I'm far from the biggest fan of the film industry's remake culture, especially since it's began to seep into television, but these days it's something so prevalent that we just have to accept it. It's only sensible to watch and critique these rehashes or reimaginings, whatever you wish to call them, in an honest manner rather than endlessly and shortsightedly bash them for their mere existence, like I see far too often. Now although I've never once seen anything from the original V saga, a TV mini series from the '80s which spawned a sequel and then a full season, to say that I was impressed by this remake would be an understatement.

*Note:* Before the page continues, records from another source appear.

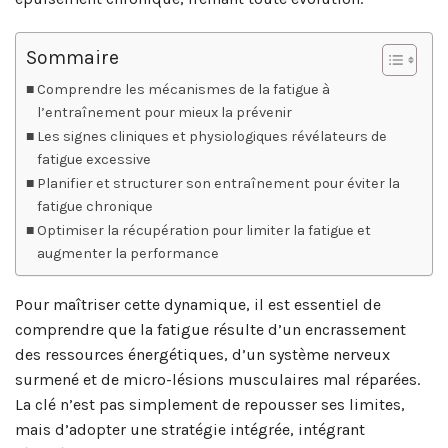
Sommaire
Comprendre les mécanismes de la fatigue à
l’entraînement pour mieux la prévenir
Les signes cliniques et physiologiques révélateurs de
fatigue excessive
Planifier et structurer son entraînement pour éviter la
fatigue chronique
Optimiser la récupération pour limiter la fatigue et
augmenter la performance
Pour maîtriser cette dynamique, il est essentiel de
comprendre que la fatigue résulte d’un encrassement
des ressources énergétiques, d’un système nerveux
surmené et de micro-lésions musculaires mal réparées.
La clé n’est pas simplement de repousser ses limites,
mais d’adopter une stratégie intégrée, intégrant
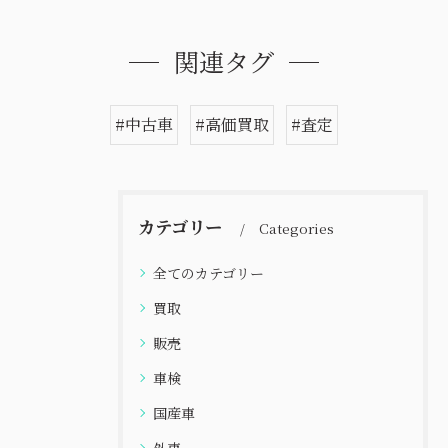
関連タグ
#中古車
#高価買取
#査定
カテゴリー
Categories
全てのカテゴリー
買取
販売
車検
国産車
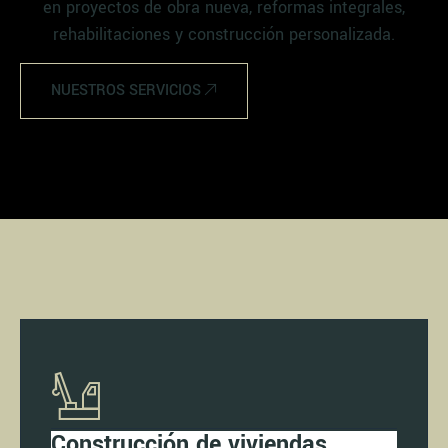
en proyectos de obra nueva, reformas integrales,
rehabilitaciones y construcción personalizada.
NUESTROS SERVICIOS
Construcción de viviendas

V stands for Visitors, an alien race who arrive on Earth with colossal spaceships looming over 29 of our planet's major cities. With the mothership above New York City, the leader of the Visitors, Anna (Baccarin), introduces herself and her fellow interlopers as peaceful beings who wish to exchange their incredibly advanced technology for a few Earthly resources that are unobtainable where they are from. With a kindly attitude and human appearance, the arrival of the Visitors is taken well by the public and they're soon walking among us, freely. But do they have an ulterior motive? Are they really just trying to take over the world? A band of unlikelies certainly believe so. An FBI agent (Mitchell), a Catholic priest having a crisis of faith as a result of the V landings (Gretsch), and a Visitor who has turned his back on his fellow species all put their lives on the line as they work together to expose the truth, but they're up against mass public support for the Vs and a foe far more advanced than anything this world has ever seen.

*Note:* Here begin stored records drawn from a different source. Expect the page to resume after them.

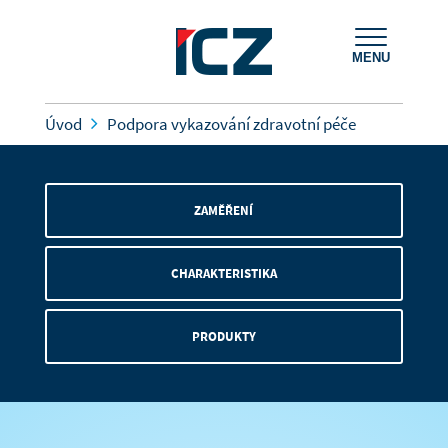
MENU
Úvod
Podpora vykazování zdravotní péče
ZAMĚŘENÍ
CHARAKTERISTIKA
PRODUKTY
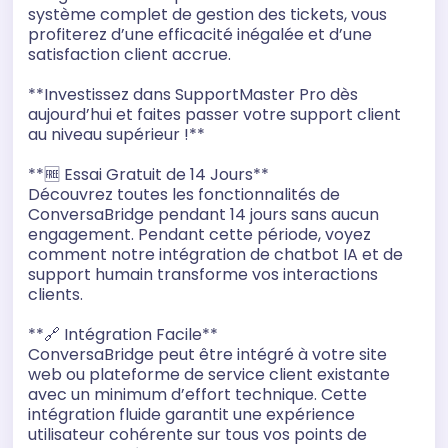
système complet de gestion des tickets, vous
profiterez d’une efficacité inégalée et d’une
satisfaction client accrue.
**Investissez dans SupportMaster Pro dès
aujourd’hui et faites passer votre support client
au niveau supérieur !**
**🆓 Essai Gratuit de 14 Jours**
Découvrez toutes les fonctionnalités de
ConversaBridge pendant 14 jours sans aucun
engagement. Pendant cette période, voyez
comment notre intégration de chatbot IA et de
support humain transforme vos interactions
clients.
**🔗 Intégration Facile**
ConversaBridge peut être intégré à votre site
web ou plateforme de service client existante
avec un minimum d’effort technique. Cette
intégration fluide garantit une expérience
utilisateur cohérente sur tous vos points de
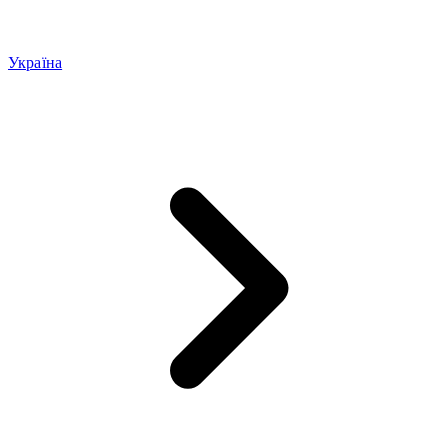
Україна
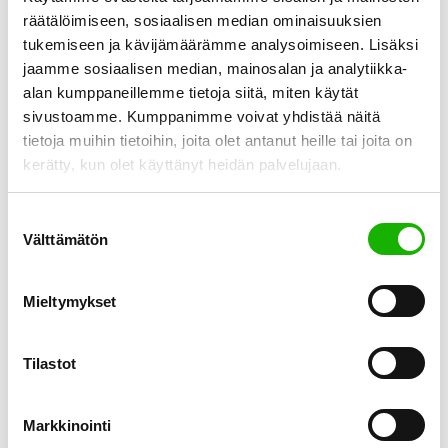
räätälöimiseen, sosiaalisen median ominaisuuksien
tukemiseen ja kävijämäärämme analysoimiseen. Lisäksi
jaamme sosiaalisen median, mainosalan ja analytiikka-
alan kumppaneillemme tietoja siitä, miten käytät
Uusi vuosi tuo aina mukanaan uusia mahdollisuuksia – ja
sivustoamme. Kumppanimme voivat yhdistää näitä
uusasiakashankinnan näkökulmasta se on otollista aikaa
tietoja muihin tietoihin, joita olet antanut heille tai joita on
tehdä eroa kilpailijoihin. Vuoden alku on hetki, jolloin
kerätty, kun olet käyttänyt heidän palvelujaan.
ihmiset tekevät uuden vuoden lupauksia, suunnittelevat
elämäänsä ja ovat valmiita kokeilemaan uusia tuotteita tai
Suostumuksen
palveluita. Nyt on siis täydellinen aika varmistaa, että
Välttämätön
valinta
yrityksesi on niiden toimijoiden joukossa, jotka huomataan
ja valitaan. Uusmyynnissä […]
Mieltymykset
Tilastot
Tampere
Markkinointi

What's great about V is the casting. There are no weak links. Each actor fills the shoes of their roles perfectly and brings the diverse range of intelligently written characters to life. Aside from the unity between a government agent, priest and V defector, we meet a variety of characters throughout the season who refresh the story and shake things up, from the number one broadcast journalist who the V leader is bent on manipulating in order to reach his vast audience (Wolf, the spitting image of Michael J. Fox) and, since the Visitors are emotionally sterile, Anna, who is really quite creepy as she spends her days lulling the citizens of the free world into a false sense of security. She's cold, hollow, serpent-like and extremely memorable.
One of the best genres to reinvent in film or television in this age is sci-fi. It goes without saying that a show from nearly three decades ago cannot compete visually with one from now, remake or not, and so if there's one overwhelming positive about V, it's that it's pleasing to the eye. The special effects are near movie calibre, which is quite something seeing as television shows have such fast production schedules in comparison to feature films. I'm not talking Transformers here, the effects aren't seamless, but they look surprisingly good.
V is by no means perfect as my star rating reveals, but it's a solid, cinematic show. The characters are fascinating and the story, although at times formulaic, held my interest over the entire season with the consistent suspense and action. Whether or not it's a patch on the original I simply do not know, but after the enjoyment that I've experienced from this remake, I'm determined to give it a whirl.
EXTRAS ??? The Actor's Journey From Human to V: a 16-minute feature with the cast and crew discussing their involvement and how the show came to be; Breaking Story: The World of V: the development of the show from script to screen; An Alien in Human Skin: The Makeup FX of V; VFX: The Visual FX of V; deleted scenes; and an audio commentary on the eleventh episode with Executive Producers Steve Pearlman and Scott Rosenbaum.